Serin sular, ferahlıklar dilerim sana.

ece arar dedi ki...

giyip bütün o babetleri, benim de yürüyesim var sokak sokak... karşılaşırız belki bir köşe başında:)

Margot dedi ki...

*Tebessüm etmenize sevindim mz kardeş,

* Melmoth,
Evet haklısın yazdıklarıma hep biraz eski çocukluk zamanı görüntüleri karışıyor. Ama seviyorum böyle olmasını, o zamanlar güzel zamanlardı.

*Return2,
Sizin de anorakları atacağınız zaman yakındır. Sahi ne zaman geliyor oralara bahar? Bugün İstanbul'da bahar yağmurları var, çayır çimen bir güzel yıkanıyor. Ben yağmuru pek sevmem ama hoşuma gitti bugün yağan, dün çok sıcaktı onun arkasından iyi oldu ferahlamak.
Ayakkabı sevmeyen kadın bilmiyorum ben,kanımızda var! Benimki hala makul ölçülerde ama biliyorsun ayakkabılara odalar ayıran hanımlar da var :)

*Celerone gülüm,
Bazen öyle bir tuhafiyeci hayal ediyorum ben. Bebek hırkaları ören kadınceğizlerin gelip mavi ördek şeklinde plastik düğmeler falan beğendiği. Kurdele ölçüp kesmek geliyor içimden, tuhafiyeciler kafamda hep sevimli bir yerdeler ne garip...
Sana da ferahlıklar, bak yağmur yağıyor, güzel bir akşam olacak bugün, hem de serin.

*Merhaba Ece,
Karşılaşırız umarım bir gün, bir kahve molası verip birbirimize aldıklarımızı gösteririz. Nerede ne ucuz, sen bana sor ;)
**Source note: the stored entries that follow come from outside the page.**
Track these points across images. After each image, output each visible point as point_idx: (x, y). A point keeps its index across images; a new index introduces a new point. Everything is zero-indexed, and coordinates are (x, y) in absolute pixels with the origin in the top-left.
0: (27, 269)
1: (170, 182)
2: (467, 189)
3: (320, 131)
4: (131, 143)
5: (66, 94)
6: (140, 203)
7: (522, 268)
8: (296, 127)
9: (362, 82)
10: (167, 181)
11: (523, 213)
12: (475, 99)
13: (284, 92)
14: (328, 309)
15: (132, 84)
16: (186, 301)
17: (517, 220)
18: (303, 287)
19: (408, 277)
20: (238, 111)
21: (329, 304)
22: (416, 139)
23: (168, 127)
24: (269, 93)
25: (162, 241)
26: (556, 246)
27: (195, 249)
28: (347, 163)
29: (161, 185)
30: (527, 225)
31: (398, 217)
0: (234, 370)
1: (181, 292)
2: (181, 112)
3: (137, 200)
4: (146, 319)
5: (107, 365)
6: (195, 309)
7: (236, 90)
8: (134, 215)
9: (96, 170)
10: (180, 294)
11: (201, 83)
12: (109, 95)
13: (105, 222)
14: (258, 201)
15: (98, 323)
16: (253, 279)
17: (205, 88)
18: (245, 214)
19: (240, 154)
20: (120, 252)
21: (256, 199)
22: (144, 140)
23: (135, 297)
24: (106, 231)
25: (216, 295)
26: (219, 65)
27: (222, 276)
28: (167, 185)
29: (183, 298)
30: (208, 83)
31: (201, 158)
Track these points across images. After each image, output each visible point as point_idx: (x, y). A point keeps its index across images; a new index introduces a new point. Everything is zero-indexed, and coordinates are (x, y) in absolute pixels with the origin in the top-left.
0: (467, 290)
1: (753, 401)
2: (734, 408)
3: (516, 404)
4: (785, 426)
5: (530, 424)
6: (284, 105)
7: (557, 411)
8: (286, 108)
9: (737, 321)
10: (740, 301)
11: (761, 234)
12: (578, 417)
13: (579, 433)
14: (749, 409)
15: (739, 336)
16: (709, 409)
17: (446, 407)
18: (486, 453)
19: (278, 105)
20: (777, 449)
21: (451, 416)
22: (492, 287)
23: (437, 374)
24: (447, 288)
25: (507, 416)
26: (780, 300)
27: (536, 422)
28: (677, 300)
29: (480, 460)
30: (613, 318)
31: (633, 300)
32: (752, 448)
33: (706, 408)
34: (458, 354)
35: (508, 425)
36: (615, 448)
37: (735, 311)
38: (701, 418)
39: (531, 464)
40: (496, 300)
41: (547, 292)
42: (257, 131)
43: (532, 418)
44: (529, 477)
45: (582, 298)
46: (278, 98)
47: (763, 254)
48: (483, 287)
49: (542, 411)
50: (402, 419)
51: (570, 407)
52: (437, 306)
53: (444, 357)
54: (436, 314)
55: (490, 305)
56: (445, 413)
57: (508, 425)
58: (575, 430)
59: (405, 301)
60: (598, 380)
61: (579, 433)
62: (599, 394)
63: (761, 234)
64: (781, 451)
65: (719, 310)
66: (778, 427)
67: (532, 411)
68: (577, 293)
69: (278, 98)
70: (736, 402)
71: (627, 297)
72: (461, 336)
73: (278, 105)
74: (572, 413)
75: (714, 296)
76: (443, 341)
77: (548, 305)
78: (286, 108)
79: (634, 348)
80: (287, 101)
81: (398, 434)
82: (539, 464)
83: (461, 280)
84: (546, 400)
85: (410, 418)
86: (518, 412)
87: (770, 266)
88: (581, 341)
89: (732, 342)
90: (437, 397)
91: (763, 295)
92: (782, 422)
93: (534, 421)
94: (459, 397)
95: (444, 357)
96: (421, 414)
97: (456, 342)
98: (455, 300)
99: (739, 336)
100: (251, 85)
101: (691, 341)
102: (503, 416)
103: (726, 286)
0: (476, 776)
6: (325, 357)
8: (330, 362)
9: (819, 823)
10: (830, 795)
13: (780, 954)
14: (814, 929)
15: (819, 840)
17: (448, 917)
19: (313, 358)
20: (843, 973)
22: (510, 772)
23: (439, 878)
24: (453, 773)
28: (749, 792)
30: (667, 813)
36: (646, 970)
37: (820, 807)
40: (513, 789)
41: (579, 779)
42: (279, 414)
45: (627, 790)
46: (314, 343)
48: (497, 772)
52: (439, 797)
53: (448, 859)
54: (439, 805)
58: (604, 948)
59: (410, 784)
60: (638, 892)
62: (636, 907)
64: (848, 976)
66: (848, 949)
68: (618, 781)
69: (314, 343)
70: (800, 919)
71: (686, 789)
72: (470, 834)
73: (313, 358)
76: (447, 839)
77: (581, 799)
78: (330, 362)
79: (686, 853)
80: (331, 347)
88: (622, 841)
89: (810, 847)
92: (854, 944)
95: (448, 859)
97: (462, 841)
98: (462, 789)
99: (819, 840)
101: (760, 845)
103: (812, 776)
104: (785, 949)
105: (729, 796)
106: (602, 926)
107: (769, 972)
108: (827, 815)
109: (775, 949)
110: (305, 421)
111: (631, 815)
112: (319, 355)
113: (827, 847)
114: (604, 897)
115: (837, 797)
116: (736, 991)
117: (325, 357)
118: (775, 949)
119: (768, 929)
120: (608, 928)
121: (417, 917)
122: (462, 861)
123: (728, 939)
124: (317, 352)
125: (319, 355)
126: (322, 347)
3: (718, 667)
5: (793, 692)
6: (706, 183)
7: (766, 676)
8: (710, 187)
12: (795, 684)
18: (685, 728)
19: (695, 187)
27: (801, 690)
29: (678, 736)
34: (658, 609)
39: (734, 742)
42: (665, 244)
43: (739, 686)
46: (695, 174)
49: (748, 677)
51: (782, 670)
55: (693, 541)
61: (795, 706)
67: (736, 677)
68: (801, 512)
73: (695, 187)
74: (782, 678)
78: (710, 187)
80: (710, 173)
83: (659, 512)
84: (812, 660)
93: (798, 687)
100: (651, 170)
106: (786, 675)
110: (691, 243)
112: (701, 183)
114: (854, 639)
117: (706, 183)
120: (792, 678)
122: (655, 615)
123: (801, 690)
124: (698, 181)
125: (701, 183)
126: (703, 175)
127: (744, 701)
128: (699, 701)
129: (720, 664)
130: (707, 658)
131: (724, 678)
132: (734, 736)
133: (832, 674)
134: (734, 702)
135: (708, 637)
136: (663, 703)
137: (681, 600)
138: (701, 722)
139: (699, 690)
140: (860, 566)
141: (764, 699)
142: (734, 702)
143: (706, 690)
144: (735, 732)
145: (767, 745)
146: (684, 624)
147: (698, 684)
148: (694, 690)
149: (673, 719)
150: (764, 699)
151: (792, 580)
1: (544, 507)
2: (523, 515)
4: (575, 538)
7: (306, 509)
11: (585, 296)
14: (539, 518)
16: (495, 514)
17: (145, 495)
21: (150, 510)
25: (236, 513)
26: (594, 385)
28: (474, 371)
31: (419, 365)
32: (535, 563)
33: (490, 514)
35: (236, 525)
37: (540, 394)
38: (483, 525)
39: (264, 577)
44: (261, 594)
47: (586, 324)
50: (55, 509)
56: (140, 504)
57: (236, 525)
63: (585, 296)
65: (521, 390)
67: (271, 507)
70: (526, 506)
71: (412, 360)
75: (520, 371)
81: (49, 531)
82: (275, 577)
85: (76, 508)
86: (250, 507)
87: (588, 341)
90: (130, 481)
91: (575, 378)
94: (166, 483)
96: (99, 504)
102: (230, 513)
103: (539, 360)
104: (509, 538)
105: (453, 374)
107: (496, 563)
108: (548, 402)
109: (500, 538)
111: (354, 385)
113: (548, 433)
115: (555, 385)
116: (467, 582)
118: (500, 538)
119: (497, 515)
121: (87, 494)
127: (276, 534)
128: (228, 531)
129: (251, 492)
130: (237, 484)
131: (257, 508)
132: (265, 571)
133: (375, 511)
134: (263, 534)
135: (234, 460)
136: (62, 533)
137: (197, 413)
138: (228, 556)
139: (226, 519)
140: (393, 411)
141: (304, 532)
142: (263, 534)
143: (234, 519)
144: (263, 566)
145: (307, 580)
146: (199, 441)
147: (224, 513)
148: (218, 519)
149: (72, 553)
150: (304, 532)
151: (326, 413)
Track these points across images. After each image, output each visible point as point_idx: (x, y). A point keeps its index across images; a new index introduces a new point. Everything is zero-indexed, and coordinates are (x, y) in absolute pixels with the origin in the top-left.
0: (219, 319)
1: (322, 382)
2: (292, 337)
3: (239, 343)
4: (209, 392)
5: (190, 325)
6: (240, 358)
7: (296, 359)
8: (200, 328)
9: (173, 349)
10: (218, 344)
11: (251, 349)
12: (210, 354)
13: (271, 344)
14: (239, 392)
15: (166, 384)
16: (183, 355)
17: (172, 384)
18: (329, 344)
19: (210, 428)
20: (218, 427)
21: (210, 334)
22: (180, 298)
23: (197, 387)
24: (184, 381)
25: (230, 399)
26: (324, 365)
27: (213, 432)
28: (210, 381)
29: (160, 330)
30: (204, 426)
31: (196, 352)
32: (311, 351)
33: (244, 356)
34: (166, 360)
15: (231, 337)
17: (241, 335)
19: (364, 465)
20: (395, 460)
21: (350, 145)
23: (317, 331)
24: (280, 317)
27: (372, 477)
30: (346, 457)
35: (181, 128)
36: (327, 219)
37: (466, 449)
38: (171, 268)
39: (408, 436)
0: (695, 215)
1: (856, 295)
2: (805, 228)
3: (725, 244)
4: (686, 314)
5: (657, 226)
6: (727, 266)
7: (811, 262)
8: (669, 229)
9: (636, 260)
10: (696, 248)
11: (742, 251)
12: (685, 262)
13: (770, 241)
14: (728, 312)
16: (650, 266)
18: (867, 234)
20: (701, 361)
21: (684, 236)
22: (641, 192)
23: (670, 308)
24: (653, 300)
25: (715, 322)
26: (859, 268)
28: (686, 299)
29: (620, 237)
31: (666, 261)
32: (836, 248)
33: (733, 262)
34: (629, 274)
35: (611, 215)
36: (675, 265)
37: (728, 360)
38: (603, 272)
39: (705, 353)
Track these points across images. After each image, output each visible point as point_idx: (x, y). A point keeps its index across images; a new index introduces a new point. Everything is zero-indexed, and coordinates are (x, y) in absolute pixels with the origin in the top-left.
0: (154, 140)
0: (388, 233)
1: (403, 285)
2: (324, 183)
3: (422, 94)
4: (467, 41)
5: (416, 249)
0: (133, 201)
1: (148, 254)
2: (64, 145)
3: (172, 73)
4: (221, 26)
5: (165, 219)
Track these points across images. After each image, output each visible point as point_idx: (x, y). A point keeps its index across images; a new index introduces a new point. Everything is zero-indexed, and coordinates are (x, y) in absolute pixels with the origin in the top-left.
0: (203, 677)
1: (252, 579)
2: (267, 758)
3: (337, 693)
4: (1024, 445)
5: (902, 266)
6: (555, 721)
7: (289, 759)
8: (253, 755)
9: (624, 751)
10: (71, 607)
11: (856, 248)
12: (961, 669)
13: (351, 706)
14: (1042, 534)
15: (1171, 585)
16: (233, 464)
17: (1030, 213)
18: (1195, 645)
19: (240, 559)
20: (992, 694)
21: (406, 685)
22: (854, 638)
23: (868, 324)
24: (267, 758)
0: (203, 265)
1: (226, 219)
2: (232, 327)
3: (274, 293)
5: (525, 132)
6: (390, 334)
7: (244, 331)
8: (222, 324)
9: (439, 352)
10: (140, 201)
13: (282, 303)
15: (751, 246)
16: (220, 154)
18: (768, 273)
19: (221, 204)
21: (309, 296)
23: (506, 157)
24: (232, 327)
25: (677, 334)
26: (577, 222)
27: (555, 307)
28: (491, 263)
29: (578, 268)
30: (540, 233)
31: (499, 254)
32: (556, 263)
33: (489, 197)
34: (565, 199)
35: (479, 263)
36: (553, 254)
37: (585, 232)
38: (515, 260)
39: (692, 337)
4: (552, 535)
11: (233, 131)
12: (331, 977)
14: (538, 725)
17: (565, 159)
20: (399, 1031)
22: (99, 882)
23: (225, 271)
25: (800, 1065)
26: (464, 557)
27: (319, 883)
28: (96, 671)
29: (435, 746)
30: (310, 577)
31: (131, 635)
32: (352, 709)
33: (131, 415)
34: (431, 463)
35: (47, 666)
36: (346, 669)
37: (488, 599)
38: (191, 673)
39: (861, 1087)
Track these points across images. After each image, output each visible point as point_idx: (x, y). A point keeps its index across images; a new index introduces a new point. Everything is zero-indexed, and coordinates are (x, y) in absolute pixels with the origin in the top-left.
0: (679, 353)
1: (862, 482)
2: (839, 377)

Bir Derin Masalı dedi ki...

Sevgili Margotto, bence kadınlar içlerindeki kırılganlığı ve nezaketi aktarabilmek için diğer eşyalara göre daha zarif olan ayakkabıları seçiyorlar.İfade biçimi yani... Sen yine de arada sırada şımart kendini. Kendini şımartmaktan korkarsan eğer sevdiklerini de şımartamazsın. Herkes gibi içindeki çocukta şımarmak istiyor işte... Öptüm. Kendine iyi bak:)

Adsız dedi ki...

Ayakkabı ve baharın kışla yaz arasındaki sıkışmış hissine dair bir hikayem var..İstanbula şimdi 1,5 ama o zamanlar 3 saat uzaklıktaki bir kentte yaşan bir kız olan ben güne harika başlamıştım.Çünkü yeni spor ayakkabılarımı giyecektim okula giderken..harika!!harika!!Ama annem giyme bak yağmur yağıyor dedi..Nisandı..Banane giyecem dedim.Ağladım..İyi giy dedi..Giydim ve okula doğru koşmaya başladım..Ahmak ıslatan yağmur nedeniyle gıcır ayakkabıların bir kaydı,bir düştüm..Dizlerim kanadı ama bir de ne göreyim,ayakkabımın burnu yırtılmış..Korkunçu benim için..Daha okula gidip arkadaşlarıma hava bile atamamıştım..Bunu hatırladım işte..

Margot dedi ki...

Merhaba Hande,
Makul miktarlarda şımartıyor ve şımarıyorum zaten. Alacağım bir kırmızı bale pabucu zaten, benden kıymetli mi canım? :)

Merhaba Gözde,
İçine oturmuştur. Annelerin dediği de hep olur değil mi? Özellikle sözünü dinlemediğiniz zaman!

Adsız dedi ki...

"deli tüketici kadın, olanları giysene, aç gözlü ayakkabı budalası!"

nerden bildin margot? benim o kadin iste. ama almadim gecen ay ayakkabi gercekten. tamam, dun o begendigim terlikleri yerinden alip kucuk numaralarin arasina sakladim ama almadim. henuz.